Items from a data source
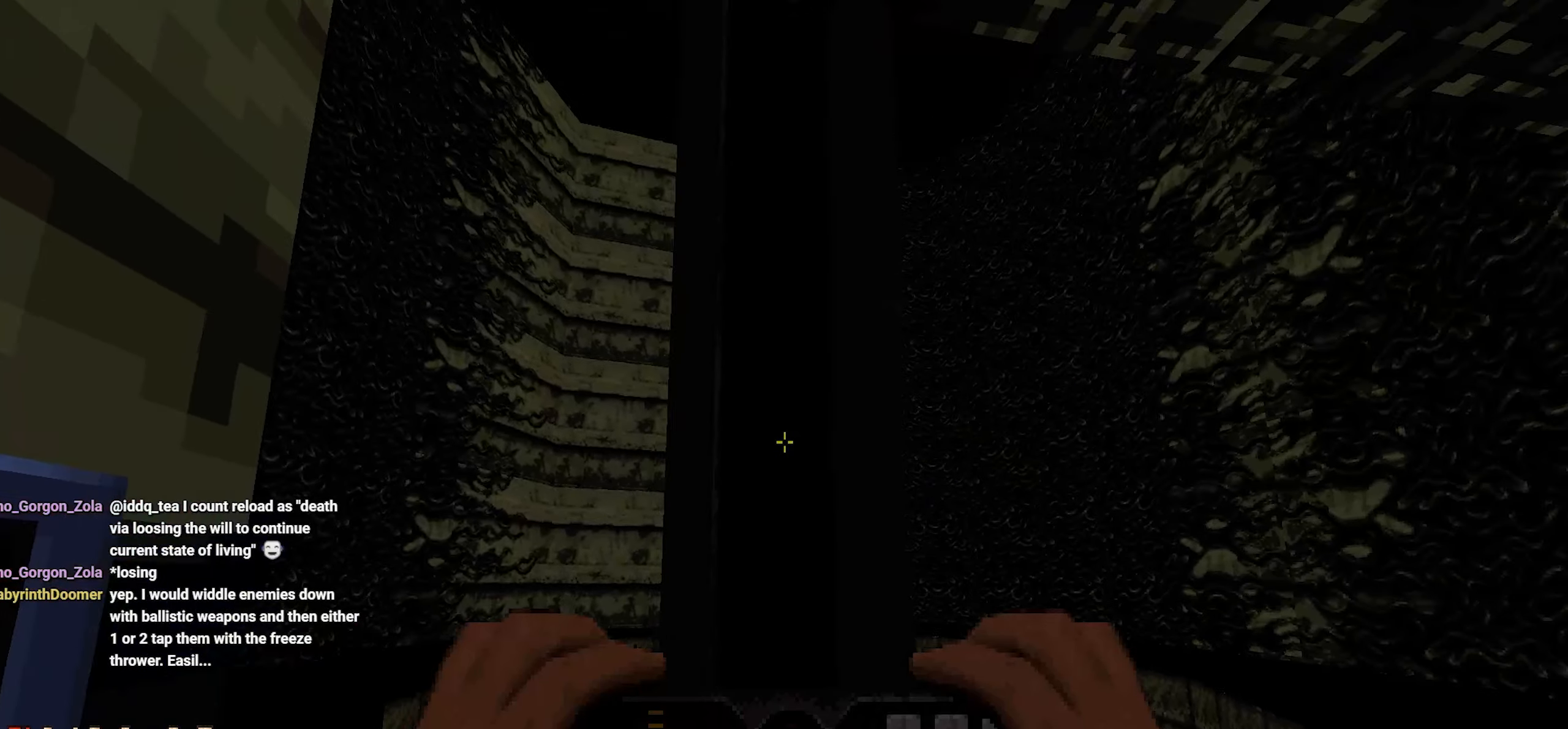
{"keys": ["w"], "mouse": [], "events": [[450, "w", "down"]]}
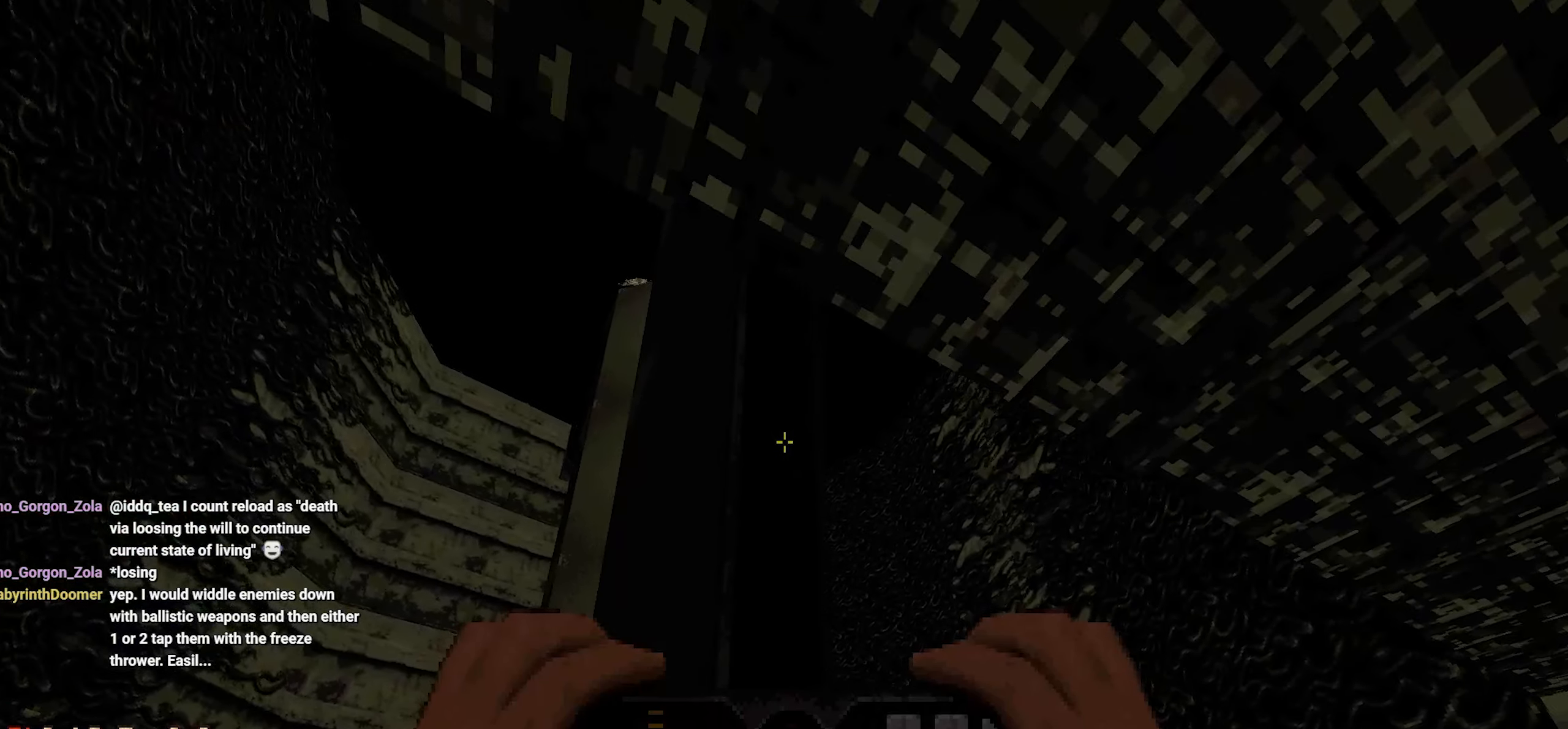
{"keys": [], "mouse": [], "events": [[116, "w", "up"], [266, "d", "down"], [366, "d", "up"]]}
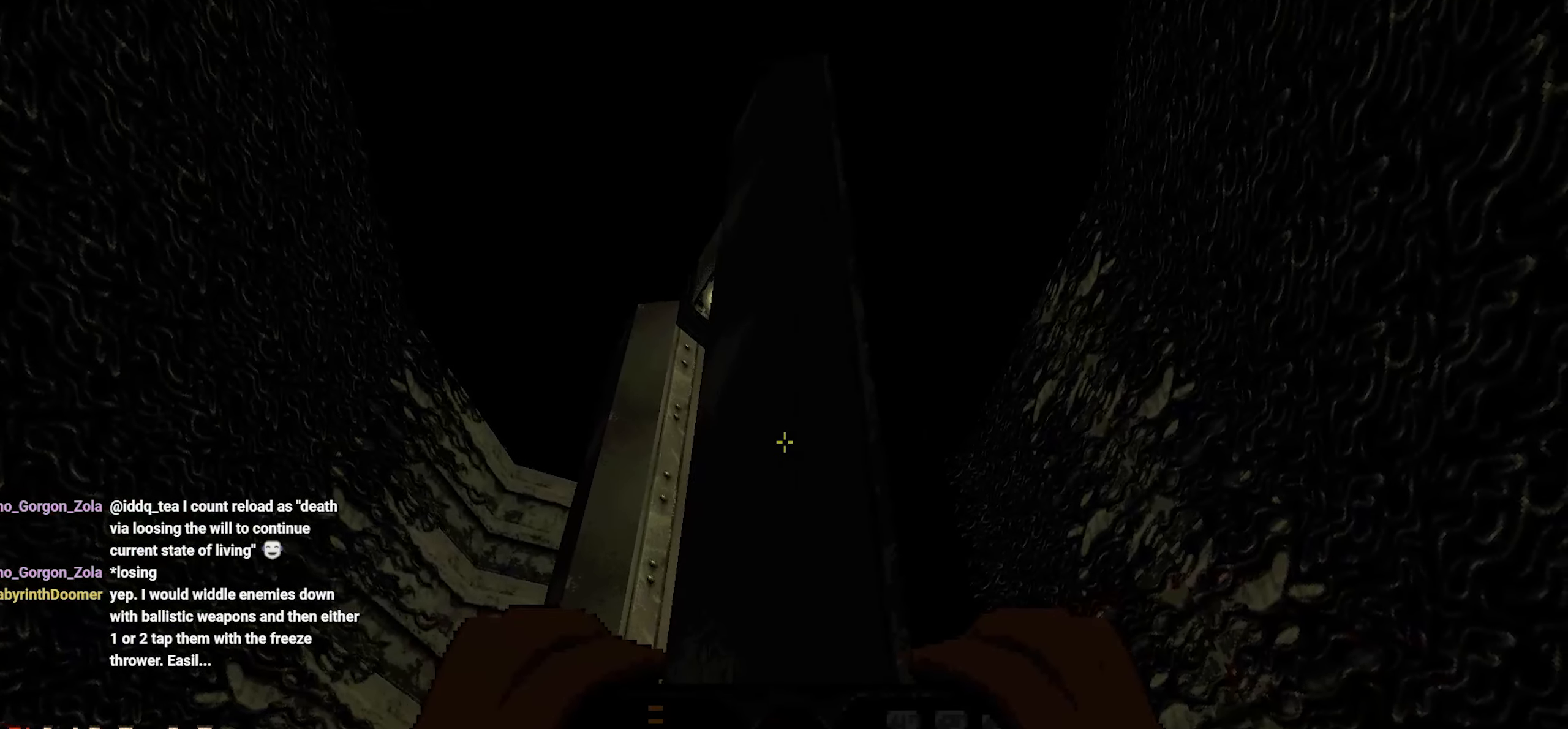
{"keys": ["d"], "mouse": [], "events": [[383, "d", "down"]]}
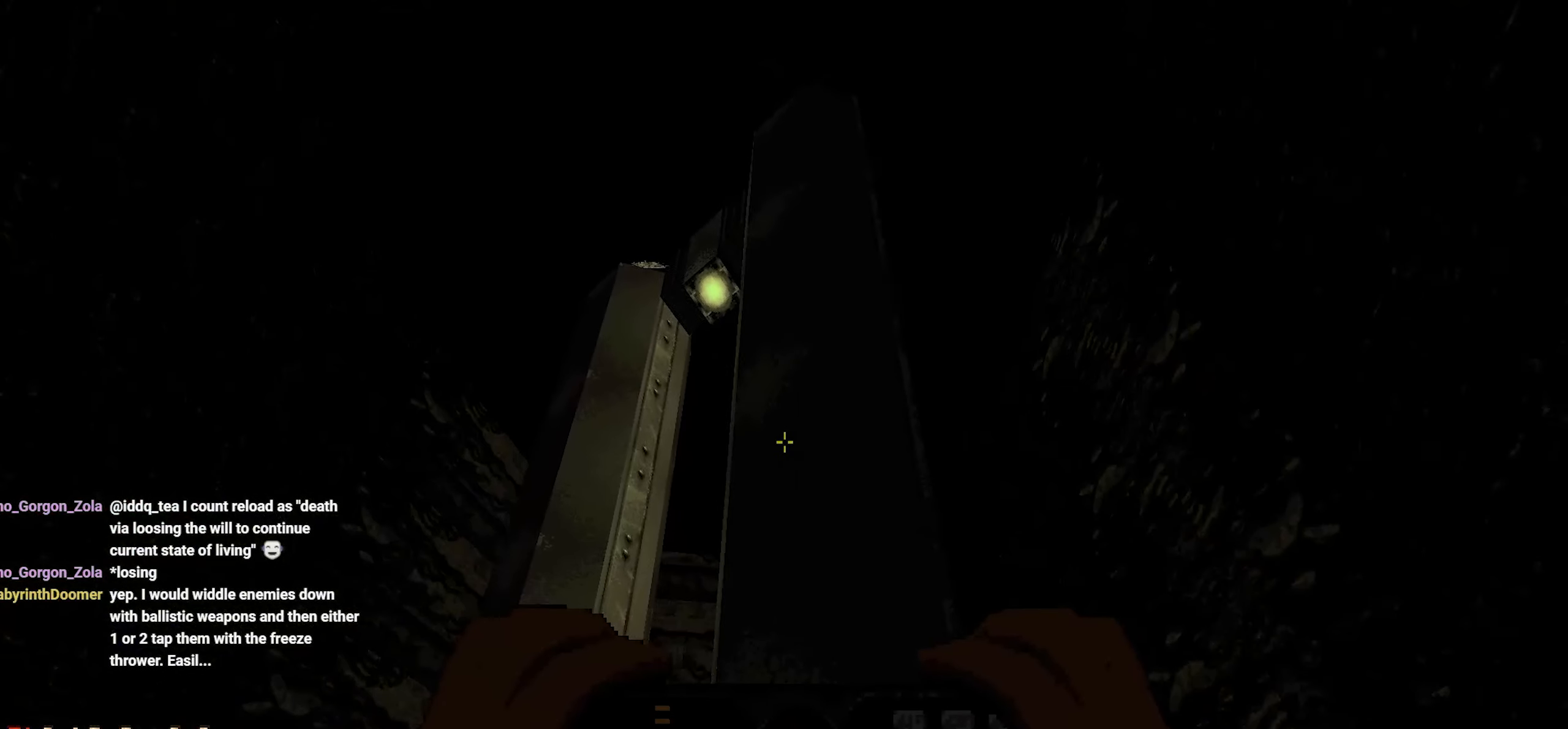
{"keys": ["d"], "mouse": [], "events": []}
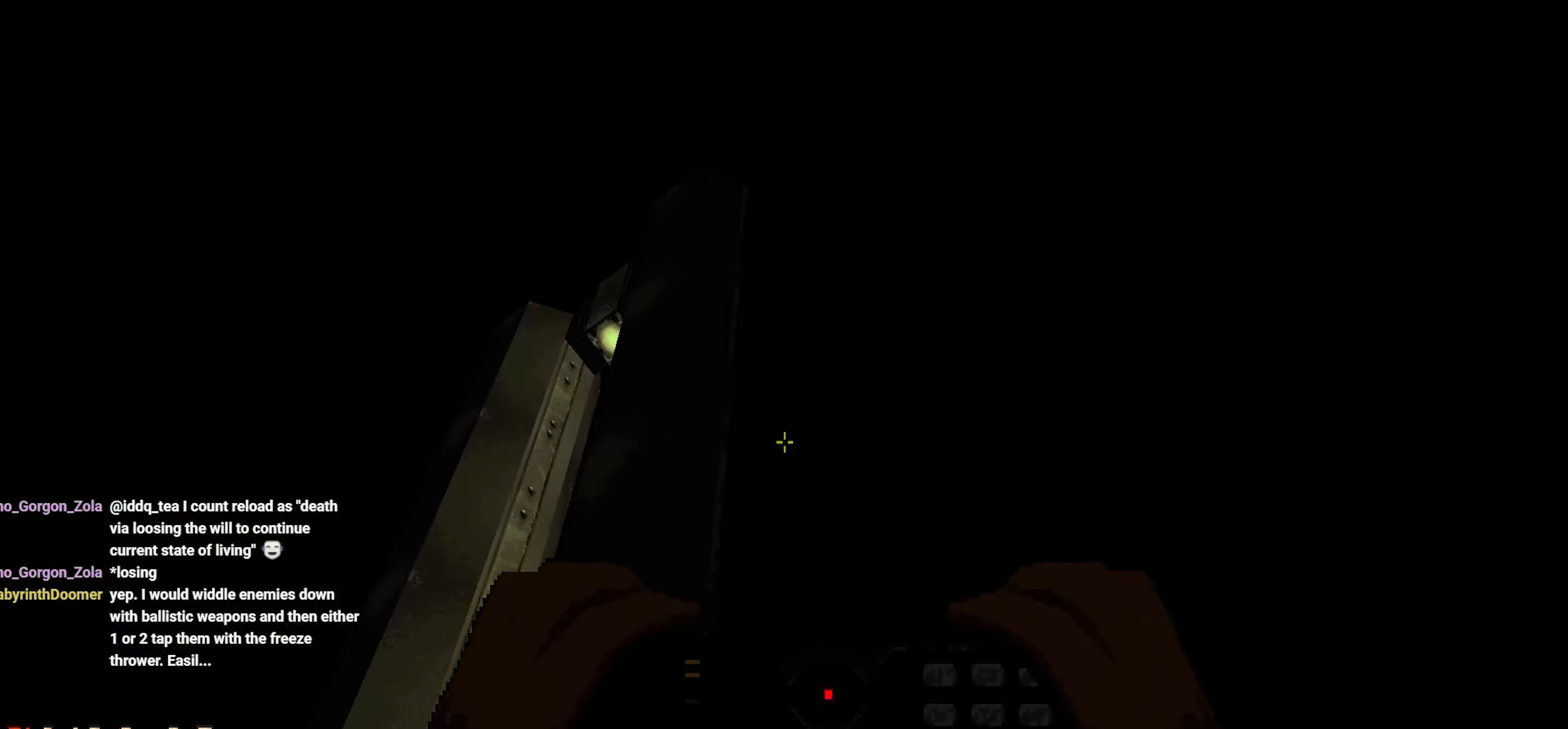
{"keys": ["d"], "mouse": [], "events": []}
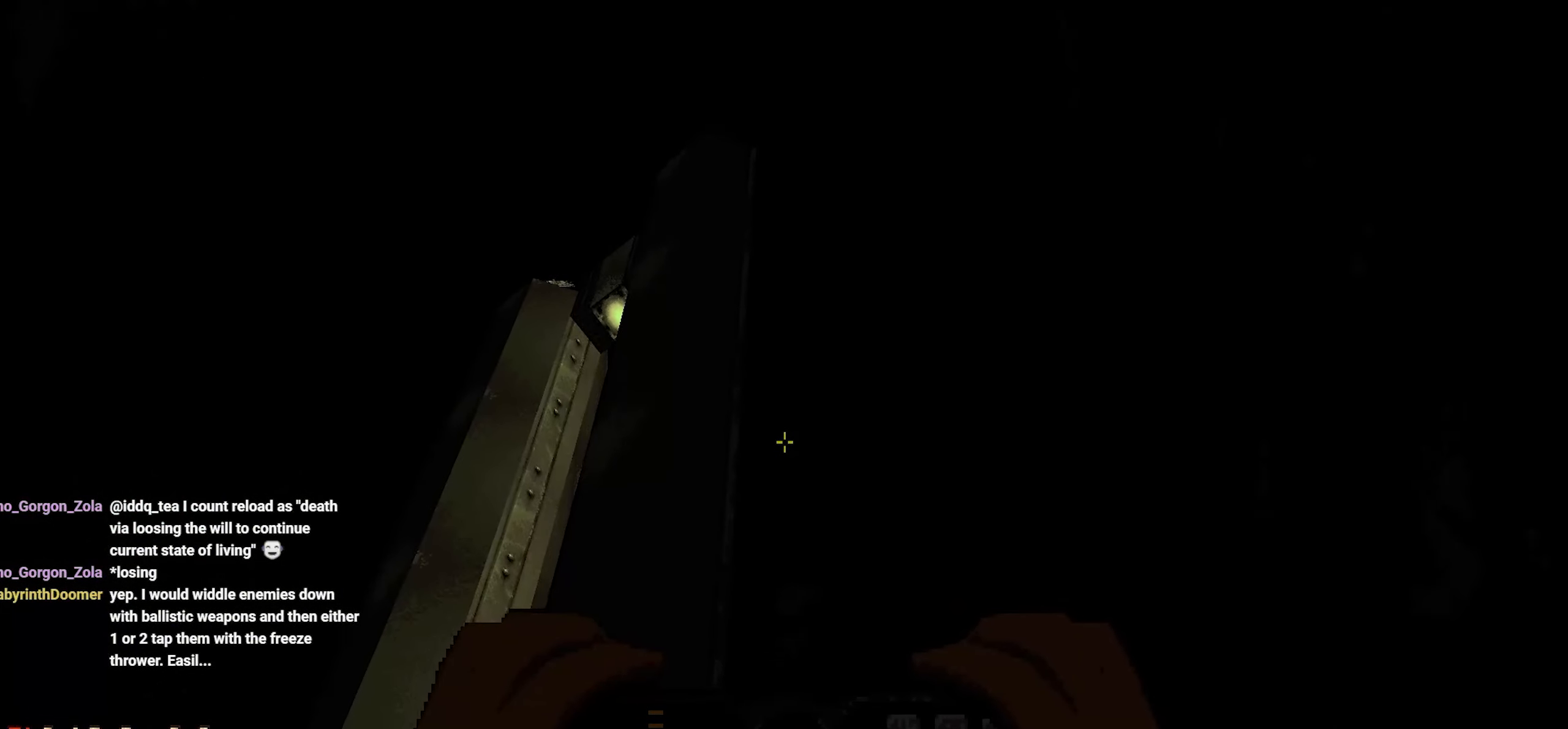
{"keys": ["d"], "mouse": [], "events": []}
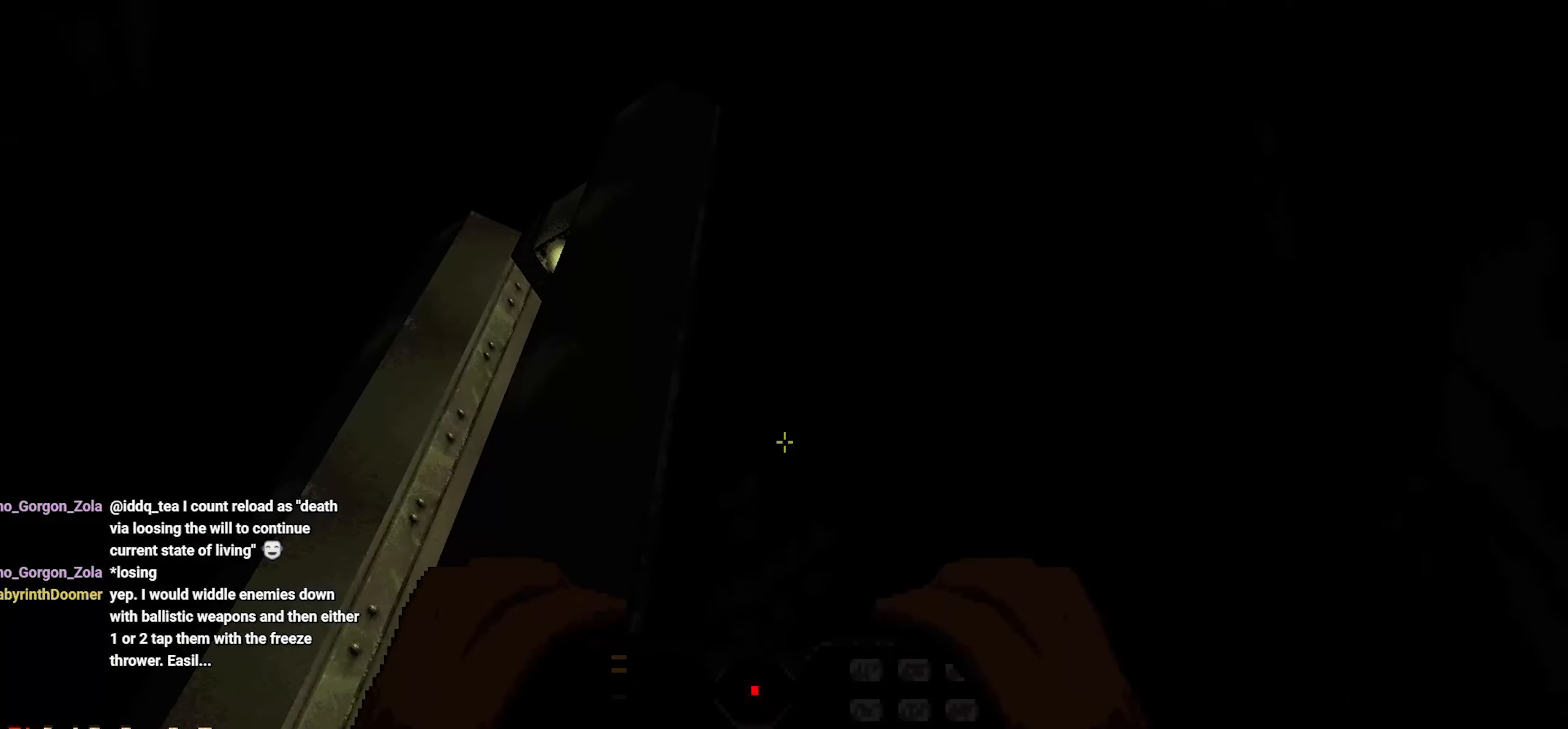
{"keys": ["d"], "mouse": [], "events": []}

▸ **Problem description**
Would you filter the records and copy each line that contains the word "down"?

▸ **Output below**
{"keys": ["w"], "mouse": [], "events": [[450, "w", "down"]]}
{"keys": [], "mouse": [], "events": [[116, "w", "up"], [266, "d", "down"], [366, "d", "up"]]}
{"keys": ["d"], "mouse": [], "events": [[383, "d", "down"]]}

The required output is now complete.